# [What the task requires]
Go through the data below and report how many lines contain "fetched"; the reply holds only that number.

# [Data supplied]
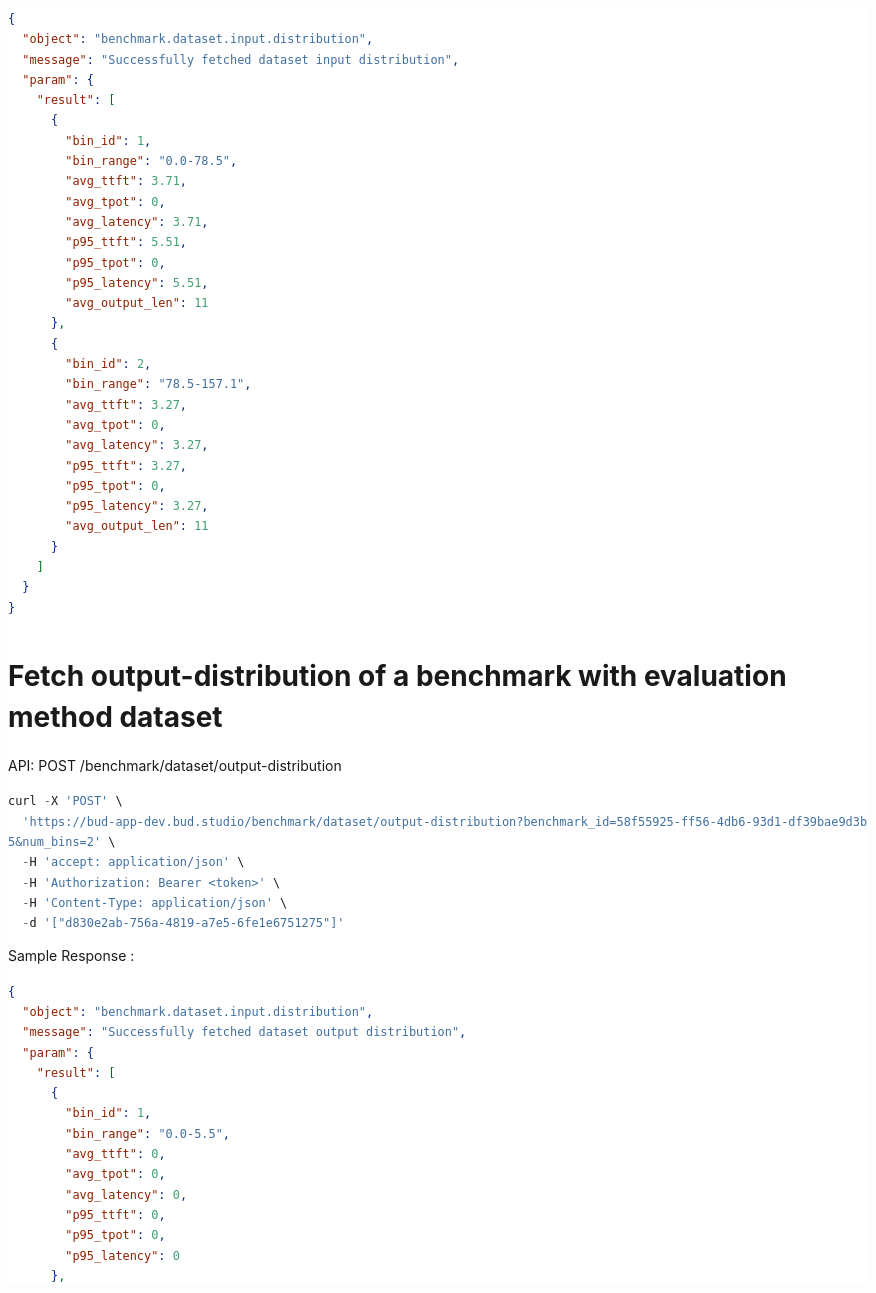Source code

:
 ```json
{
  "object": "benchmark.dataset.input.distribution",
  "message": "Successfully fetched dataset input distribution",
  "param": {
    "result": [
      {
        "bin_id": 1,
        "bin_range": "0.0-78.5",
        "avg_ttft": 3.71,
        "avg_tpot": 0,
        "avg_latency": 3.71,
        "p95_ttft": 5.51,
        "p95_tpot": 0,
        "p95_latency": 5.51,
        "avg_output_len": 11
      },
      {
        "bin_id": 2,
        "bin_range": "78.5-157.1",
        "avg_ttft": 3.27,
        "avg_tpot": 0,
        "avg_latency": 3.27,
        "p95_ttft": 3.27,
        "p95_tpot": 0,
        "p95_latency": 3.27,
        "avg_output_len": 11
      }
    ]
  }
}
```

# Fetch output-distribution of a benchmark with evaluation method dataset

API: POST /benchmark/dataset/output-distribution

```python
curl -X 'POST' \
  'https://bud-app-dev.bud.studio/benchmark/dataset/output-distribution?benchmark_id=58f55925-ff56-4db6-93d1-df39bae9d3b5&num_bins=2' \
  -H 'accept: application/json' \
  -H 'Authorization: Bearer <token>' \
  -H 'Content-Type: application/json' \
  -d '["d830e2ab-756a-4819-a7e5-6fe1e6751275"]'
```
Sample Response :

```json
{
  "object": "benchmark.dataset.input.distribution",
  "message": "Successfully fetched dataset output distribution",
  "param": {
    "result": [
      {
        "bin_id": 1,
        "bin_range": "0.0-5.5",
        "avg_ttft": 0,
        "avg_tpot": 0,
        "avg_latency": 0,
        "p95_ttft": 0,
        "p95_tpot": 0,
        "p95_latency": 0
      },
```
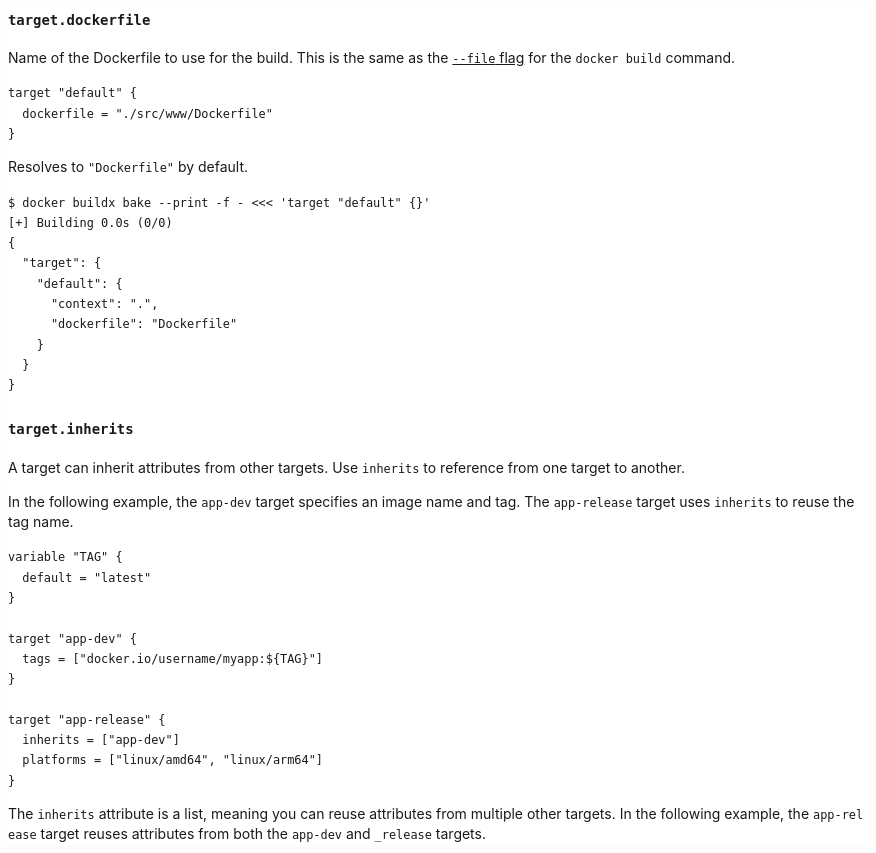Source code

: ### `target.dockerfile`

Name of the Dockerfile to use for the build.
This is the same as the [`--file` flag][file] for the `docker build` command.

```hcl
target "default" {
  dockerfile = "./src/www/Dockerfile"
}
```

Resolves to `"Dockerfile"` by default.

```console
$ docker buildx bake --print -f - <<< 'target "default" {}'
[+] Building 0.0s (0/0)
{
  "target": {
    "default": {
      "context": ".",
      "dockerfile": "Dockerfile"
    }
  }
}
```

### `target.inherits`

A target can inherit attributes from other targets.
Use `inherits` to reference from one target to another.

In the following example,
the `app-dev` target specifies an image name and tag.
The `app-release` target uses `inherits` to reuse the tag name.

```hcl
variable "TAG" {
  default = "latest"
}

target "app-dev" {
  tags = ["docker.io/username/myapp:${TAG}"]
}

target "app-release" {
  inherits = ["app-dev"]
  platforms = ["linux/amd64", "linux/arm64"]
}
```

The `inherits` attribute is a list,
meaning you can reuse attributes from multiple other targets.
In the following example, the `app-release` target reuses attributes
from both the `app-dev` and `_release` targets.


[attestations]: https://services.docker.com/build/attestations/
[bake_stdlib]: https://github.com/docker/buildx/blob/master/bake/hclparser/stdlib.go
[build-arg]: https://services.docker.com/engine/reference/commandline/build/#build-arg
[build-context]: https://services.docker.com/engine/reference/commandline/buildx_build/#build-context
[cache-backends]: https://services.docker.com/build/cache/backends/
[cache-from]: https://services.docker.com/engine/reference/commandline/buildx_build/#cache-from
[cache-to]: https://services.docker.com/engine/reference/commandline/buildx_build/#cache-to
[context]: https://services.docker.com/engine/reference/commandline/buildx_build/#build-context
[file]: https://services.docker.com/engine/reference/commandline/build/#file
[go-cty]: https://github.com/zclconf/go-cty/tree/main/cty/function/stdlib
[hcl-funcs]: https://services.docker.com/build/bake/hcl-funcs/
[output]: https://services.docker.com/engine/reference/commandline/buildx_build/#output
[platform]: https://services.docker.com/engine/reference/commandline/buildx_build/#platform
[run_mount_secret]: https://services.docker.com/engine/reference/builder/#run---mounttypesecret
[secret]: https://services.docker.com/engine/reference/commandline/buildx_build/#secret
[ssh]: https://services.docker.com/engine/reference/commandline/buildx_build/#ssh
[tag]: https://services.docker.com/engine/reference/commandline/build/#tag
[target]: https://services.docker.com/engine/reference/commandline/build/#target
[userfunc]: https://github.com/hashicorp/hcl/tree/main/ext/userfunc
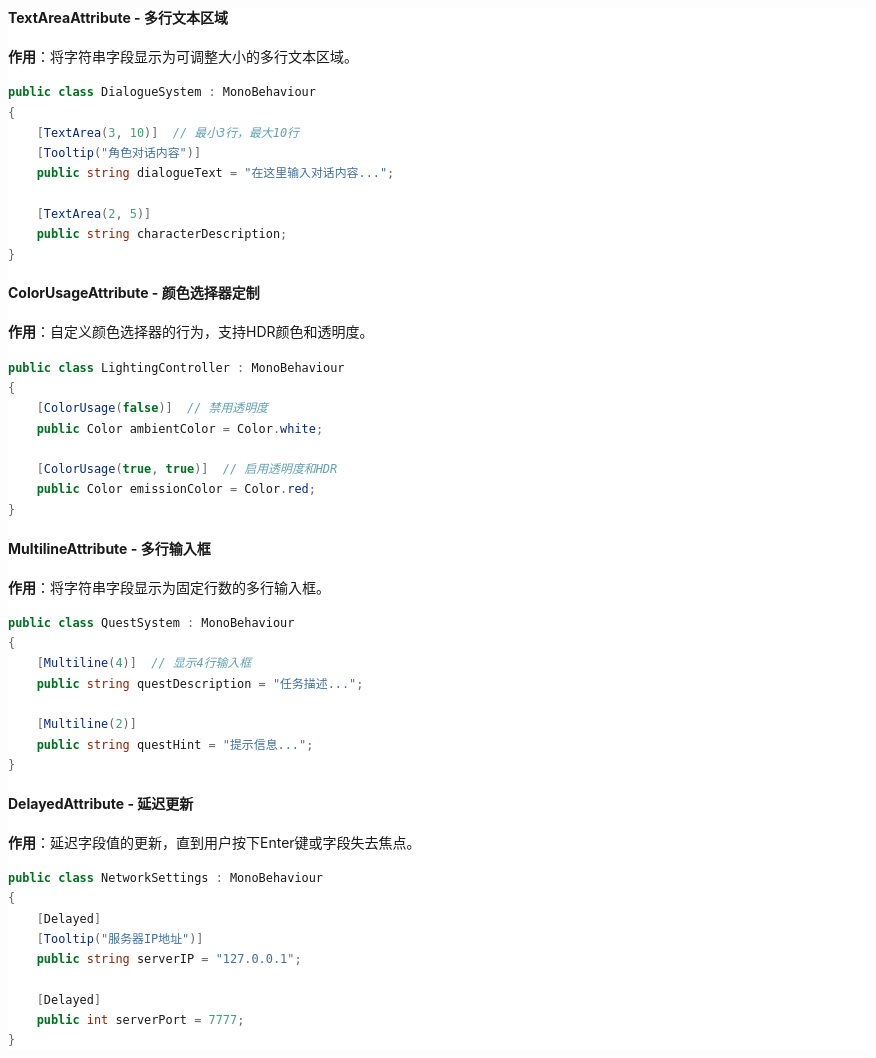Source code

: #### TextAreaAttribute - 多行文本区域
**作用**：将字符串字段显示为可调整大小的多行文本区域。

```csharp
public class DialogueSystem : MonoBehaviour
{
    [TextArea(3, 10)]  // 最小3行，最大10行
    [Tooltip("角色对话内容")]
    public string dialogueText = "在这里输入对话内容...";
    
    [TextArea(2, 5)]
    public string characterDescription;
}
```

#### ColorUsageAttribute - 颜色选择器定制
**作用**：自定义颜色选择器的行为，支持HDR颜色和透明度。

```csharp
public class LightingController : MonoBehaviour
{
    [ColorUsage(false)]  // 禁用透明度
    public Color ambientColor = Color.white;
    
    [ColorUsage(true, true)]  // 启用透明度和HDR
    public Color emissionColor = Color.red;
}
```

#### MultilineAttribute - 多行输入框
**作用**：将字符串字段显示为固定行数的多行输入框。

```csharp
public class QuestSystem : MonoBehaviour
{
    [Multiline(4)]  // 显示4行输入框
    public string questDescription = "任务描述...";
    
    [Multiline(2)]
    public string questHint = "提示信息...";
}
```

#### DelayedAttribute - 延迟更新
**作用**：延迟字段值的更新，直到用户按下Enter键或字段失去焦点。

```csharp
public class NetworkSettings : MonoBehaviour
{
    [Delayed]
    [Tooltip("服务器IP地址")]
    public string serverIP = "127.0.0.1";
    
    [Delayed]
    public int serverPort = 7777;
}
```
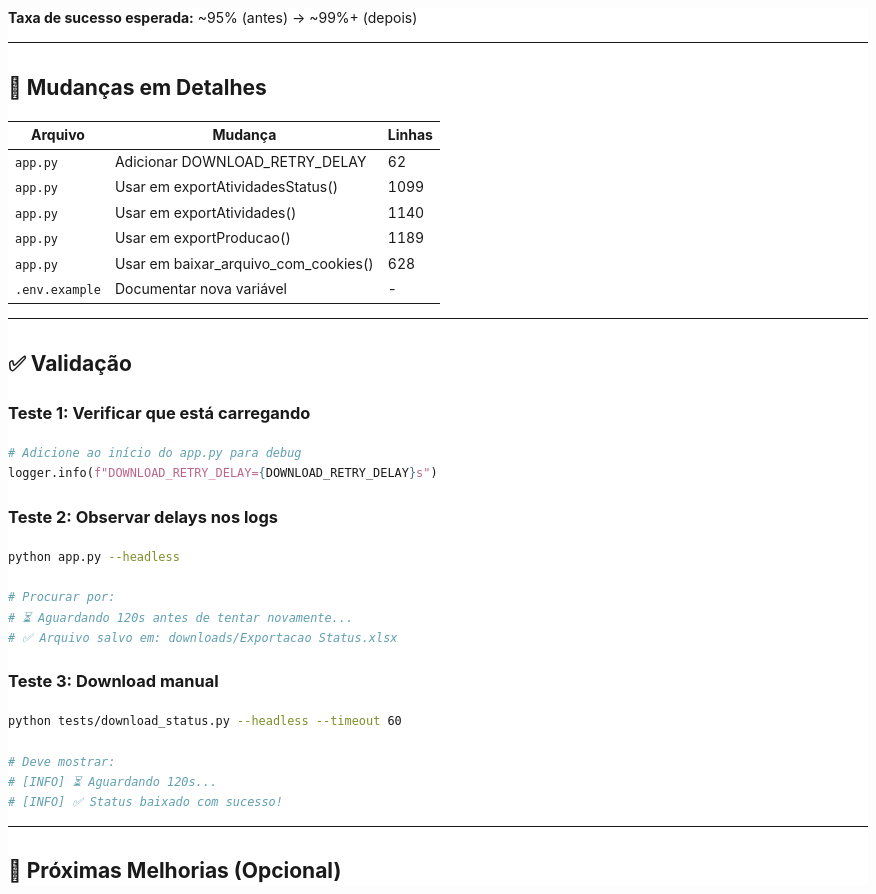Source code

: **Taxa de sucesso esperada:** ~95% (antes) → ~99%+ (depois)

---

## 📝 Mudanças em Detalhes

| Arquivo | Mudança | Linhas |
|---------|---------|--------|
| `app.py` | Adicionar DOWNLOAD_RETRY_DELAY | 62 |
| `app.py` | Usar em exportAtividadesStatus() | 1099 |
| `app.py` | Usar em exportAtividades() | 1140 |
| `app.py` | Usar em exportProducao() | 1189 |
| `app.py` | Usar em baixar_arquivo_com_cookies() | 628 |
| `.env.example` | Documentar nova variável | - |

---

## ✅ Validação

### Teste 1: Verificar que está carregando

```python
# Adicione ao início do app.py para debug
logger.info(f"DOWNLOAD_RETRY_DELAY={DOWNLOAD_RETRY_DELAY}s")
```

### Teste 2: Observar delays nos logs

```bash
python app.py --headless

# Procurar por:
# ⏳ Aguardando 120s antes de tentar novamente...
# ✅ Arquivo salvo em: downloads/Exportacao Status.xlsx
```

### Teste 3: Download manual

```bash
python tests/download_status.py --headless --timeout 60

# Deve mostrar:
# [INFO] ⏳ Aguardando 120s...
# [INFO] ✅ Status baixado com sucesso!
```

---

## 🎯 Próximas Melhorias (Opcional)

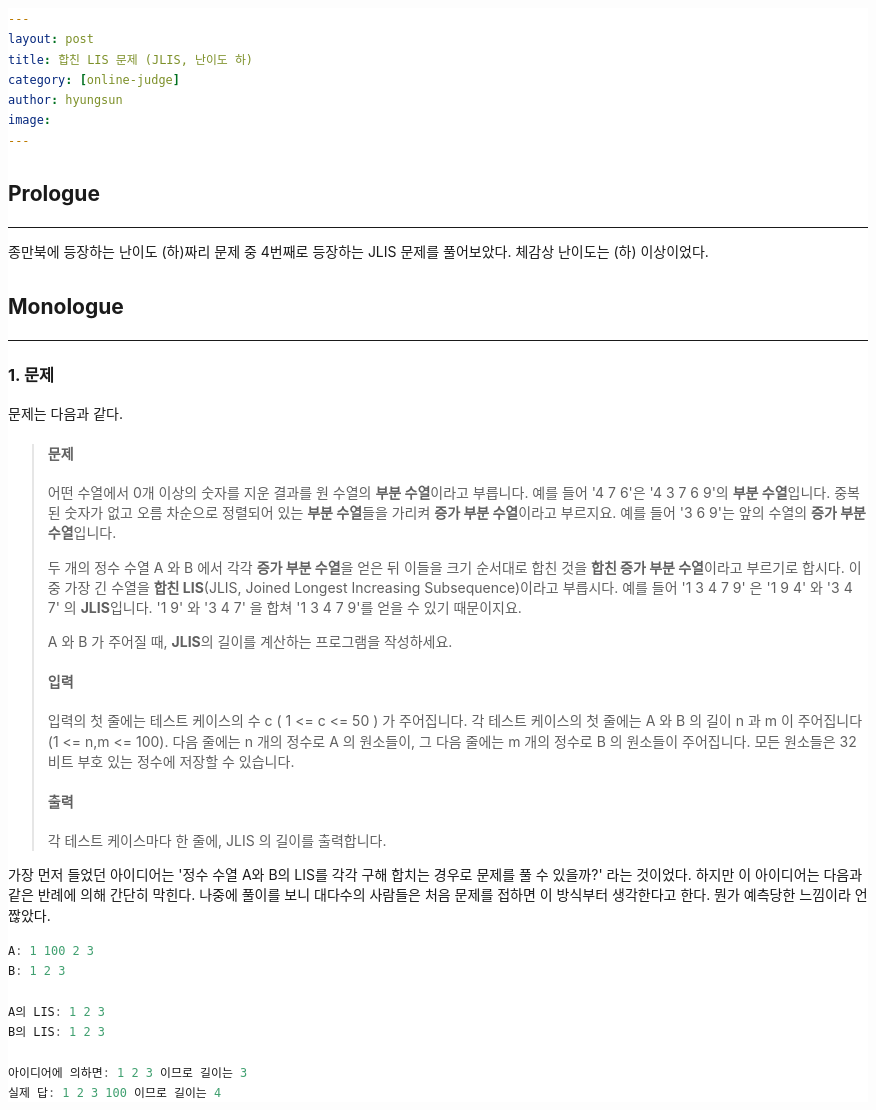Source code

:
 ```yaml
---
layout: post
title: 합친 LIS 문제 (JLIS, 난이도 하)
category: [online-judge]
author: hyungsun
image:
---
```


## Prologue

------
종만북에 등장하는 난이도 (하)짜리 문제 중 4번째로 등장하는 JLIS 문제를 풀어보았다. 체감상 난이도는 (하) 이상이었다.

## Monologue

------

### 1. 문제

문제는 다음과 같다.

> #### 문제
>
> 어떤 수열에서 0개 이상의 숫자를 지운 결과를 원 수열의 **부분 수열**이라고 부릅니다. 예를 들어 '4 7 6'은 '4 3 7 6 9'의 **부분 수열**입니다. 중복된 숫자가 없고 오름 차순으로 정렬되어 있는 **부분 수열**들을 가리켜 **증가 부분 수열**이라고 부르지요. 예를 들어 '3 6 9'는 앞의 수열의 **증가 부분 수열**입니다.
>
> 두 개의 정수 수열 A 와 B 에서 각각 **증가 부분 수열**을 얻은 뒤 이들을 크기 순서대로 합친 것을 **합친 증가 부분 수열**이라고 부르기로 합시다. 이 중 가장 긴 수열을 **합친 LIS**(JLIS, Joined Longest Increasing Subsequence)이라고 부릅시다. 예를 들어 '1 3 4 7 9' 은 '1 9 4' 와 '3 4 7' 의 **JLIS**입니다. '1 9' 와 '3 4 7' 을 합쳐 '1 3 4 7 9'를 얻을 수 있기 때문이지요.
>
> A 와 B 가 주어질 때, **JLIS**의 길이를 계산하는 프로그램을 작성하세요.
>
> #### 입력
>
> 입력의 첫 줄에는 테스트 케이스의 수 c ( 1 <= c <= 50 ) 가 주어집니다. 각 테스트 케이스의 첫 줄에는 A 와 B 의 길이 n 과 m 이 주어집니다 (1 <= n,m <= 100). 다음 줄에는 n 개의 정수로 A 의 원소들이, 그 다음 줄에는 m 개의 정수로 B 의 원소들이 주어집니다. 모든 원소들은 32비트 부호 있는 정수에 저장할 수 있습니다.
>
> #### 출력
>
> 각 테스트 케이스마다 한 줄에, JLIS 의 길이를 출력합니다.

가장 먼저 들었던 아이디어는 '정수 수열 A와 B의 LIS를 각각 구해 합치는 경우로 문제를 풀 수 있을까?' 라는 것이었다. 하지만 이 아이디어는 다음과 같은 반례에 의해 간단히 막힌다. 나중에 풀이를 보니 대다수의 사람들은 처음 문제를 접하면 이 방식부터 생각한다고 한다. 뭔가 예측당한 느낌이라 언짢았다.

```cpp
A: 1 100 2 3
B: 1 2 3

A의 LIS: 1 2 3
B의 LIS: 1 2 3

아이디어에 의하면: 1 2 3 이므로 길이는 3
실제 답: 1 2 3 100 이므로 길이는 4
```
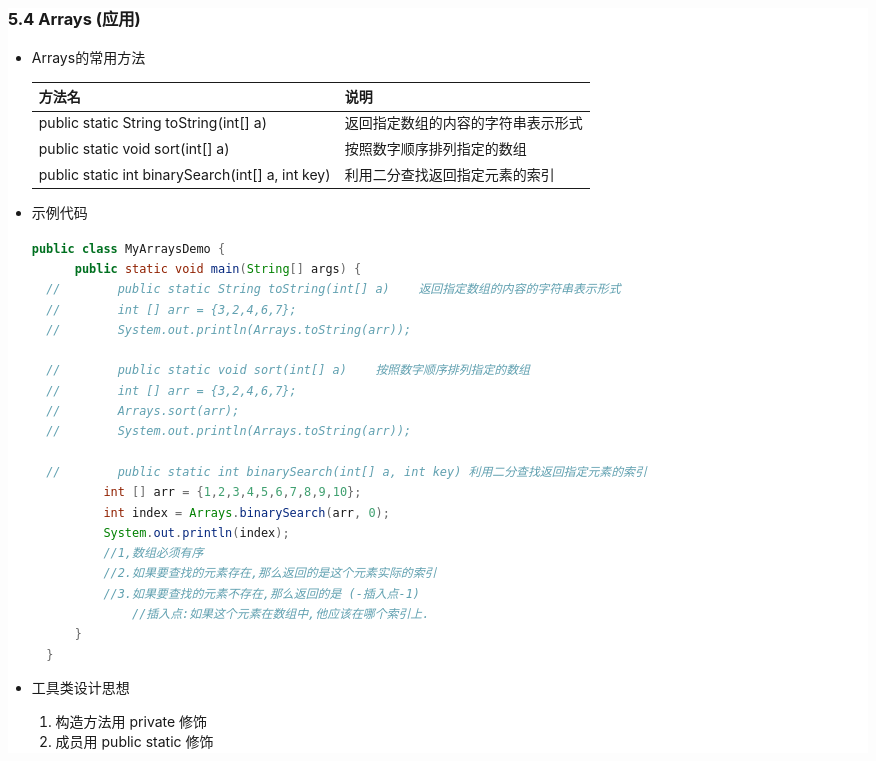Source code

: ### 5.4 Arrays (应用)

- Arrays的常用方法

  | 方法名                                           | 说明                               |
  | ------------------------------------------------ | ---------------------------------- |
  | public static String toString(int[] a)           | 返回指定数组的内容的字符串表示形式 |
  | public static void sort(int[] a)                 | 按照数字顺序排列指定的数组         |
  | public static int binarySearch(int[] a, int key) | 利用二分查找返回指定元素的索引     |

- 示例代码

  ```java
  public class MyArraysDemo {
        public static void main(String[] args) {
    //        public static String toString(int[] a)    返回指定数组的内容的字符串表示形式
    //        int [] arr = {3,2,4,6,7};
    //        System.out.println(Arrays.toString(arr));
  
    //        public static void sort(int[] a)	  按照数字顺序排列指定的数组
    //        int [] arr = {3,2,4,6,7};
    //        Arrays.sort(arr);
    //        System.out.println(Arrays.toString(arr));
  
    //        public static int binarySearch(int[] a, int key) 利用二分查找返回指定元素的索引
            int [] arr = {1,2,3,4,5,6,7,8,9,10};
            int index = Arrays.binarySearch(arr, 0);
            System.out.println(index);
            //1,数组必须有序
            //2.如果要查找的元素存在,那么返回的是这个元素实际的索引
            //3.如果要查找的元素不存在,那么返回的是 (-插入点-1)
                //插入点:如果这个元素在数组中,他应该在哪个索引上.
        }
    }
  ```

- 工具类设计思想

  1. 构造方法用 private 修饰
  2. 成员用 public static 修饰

# [Solved problem]
2